Source: The News
Sunday, April 27, 2008
By Aftab Maken
ISLAMABAD: Finance Minister Ishaq Dar on Saturday made it clear to the parliamentarians that the POL subsidy had to be done away with and the whole brunt of the skyrocketing POL prices would have to be passed on to consumers before the end of the new fiscal year.
Responding to queries raised by a senator in the Senate Committee on Finance, Senator Ishaq Dar said the government would not further absorb Rs 18-20 per litre subsidy on POL and would pass it on to the end users gradually.
In order to bridge the burgeoning gap regarding the balance of payments, the minister informed the committee that the government was arranging $3 billion, and in this regard the Asian Development Bank (ADB) had pledged one billion dollars. However, he ruled out knocking the doors of multi-donor agencies for balance of payments.
To a question by one of the members about the economic managers of the previous government who were now part of the present economic team as well, the chairman of the committee said that those who were responsible for economic mismanagement should resign.
Giving a break-up of the total shortfall of Rs 557 billion in the upcoming budget, Ishaq Dar said the oil subsidy would eat up Rs 157 billion against the budgetary allocation of Rs 15 billion, electricity subsidy would soar to Rs 123 billion against Rs 52 billion, wheat subsidy to Rs 45 billion against no allocation in budgetary estimates; Rs 125 billion for interest rate on domestic debt with no mention in budget documents, Rs 32 billion for R&D with no mention in the budget and Rs 75 billion as miscellaneous expenditure mainly for Swat and Wana operations.
Ishaq Dar said the government would halt the development budget and also supplementary grants to the federal departments and divisions.
The finance minister, during a presentation on “bankruptcy draft law” by Governor State Bank Dr Shamshad Akhtar, objected to the reporting of media persons and asked the committee to intervene.
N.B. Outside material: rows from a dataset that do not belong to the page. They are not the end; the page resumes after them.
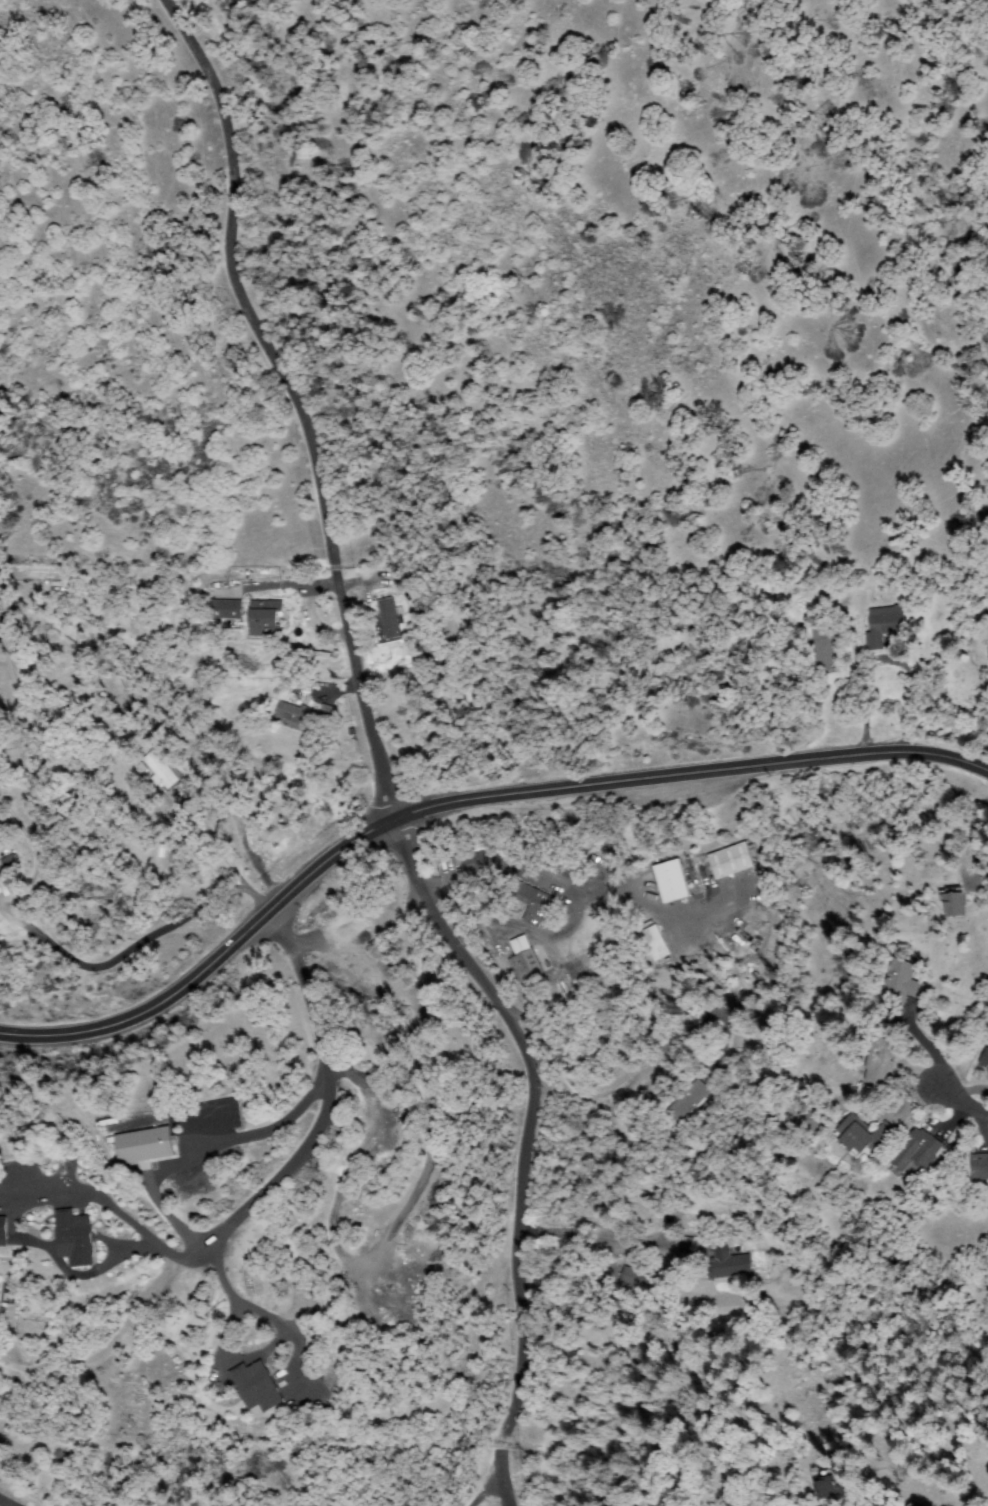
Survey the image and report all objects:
building: (208, 589)
building: (228, 609)
building: (266, 618)
building: (381, 618)
building: (391, 618)
building: (205, 622)
building: (886, 623)
building: (824, 646)
road: (365, 698)
building: (186, 699)
building: (330, 714)
building: (297, 717)
building: (161, 767)
building: (224, 784)
road: (457, 799)
building: (179, 854)
building: (731, 860)
building: (13, 866)
building: (6, 871)
building: (673, 880)
road: (199, 891)
building: (954, 901)
building: (534, 902)
building: (656, 942)
building: (647, 943)
building: (523, 945)
building: (526, 966)
building: (903, 981)
road: (379, 1043)
building: (879, 1059)
building: (986, 1062)
building: (708, 1072)
building: (858, 1073)
building: (688, 1099)
building: (669, 1101)
road: (963, 1103)
building: (809, 1124)
building: (863, 1136)
building: (148, 1144)
building: (918, 1150)
building: (982, 1166)
building: (4, 1231)
building: (77, 1237)
building: (725, 1264)
building: (632, 1276)
building: (10, 1292)
building: (259, 1385)
road: (498, 1448)
road: (487, 1477)
building: (831, 1487)
building: (814, 1488)
building: (911, 1505)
The chairman of the committee with the consent of members allowed the media to cover the event but later decided against it, keeping the sensitivity of the issues in view.
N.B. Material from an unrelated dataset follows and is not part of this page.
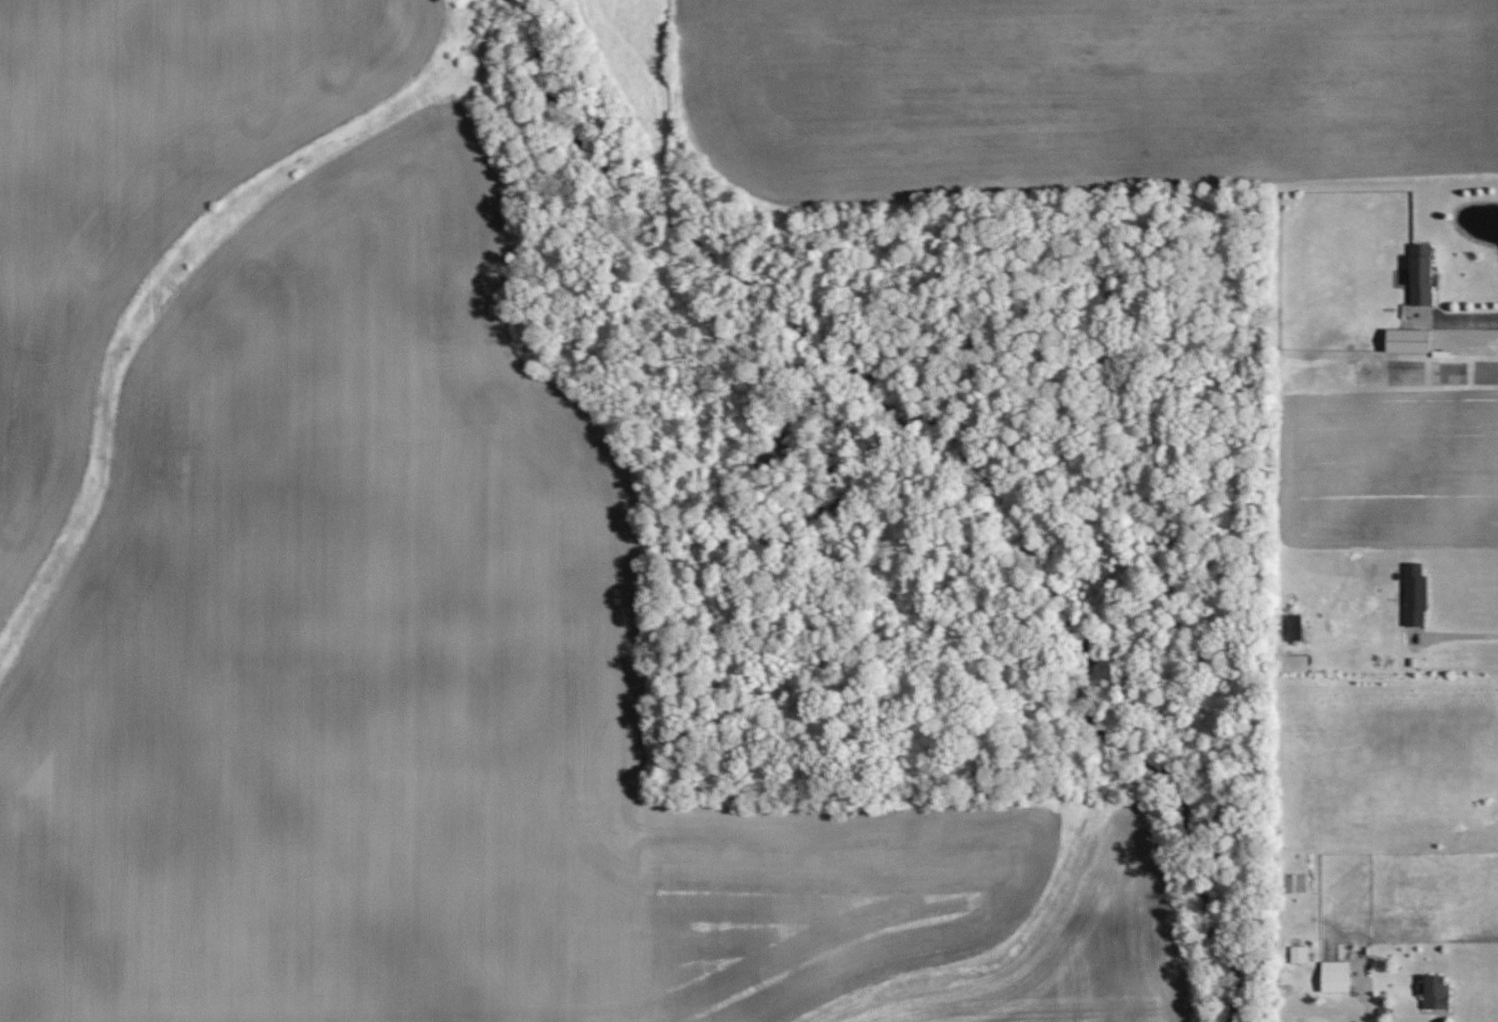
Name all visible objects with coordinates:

Senator Nisar Memon of the PML-Q objected to the finance minister’s viewpoint and reminded him of his party’s stance on the issue, saying that the ruling coalition always supported the free media policy and demanded coverage of even more sensitive issues on defence and security.
Secretary Finance Dr Waqar Masood also gave a detailed presentation on the current economic situation of the country.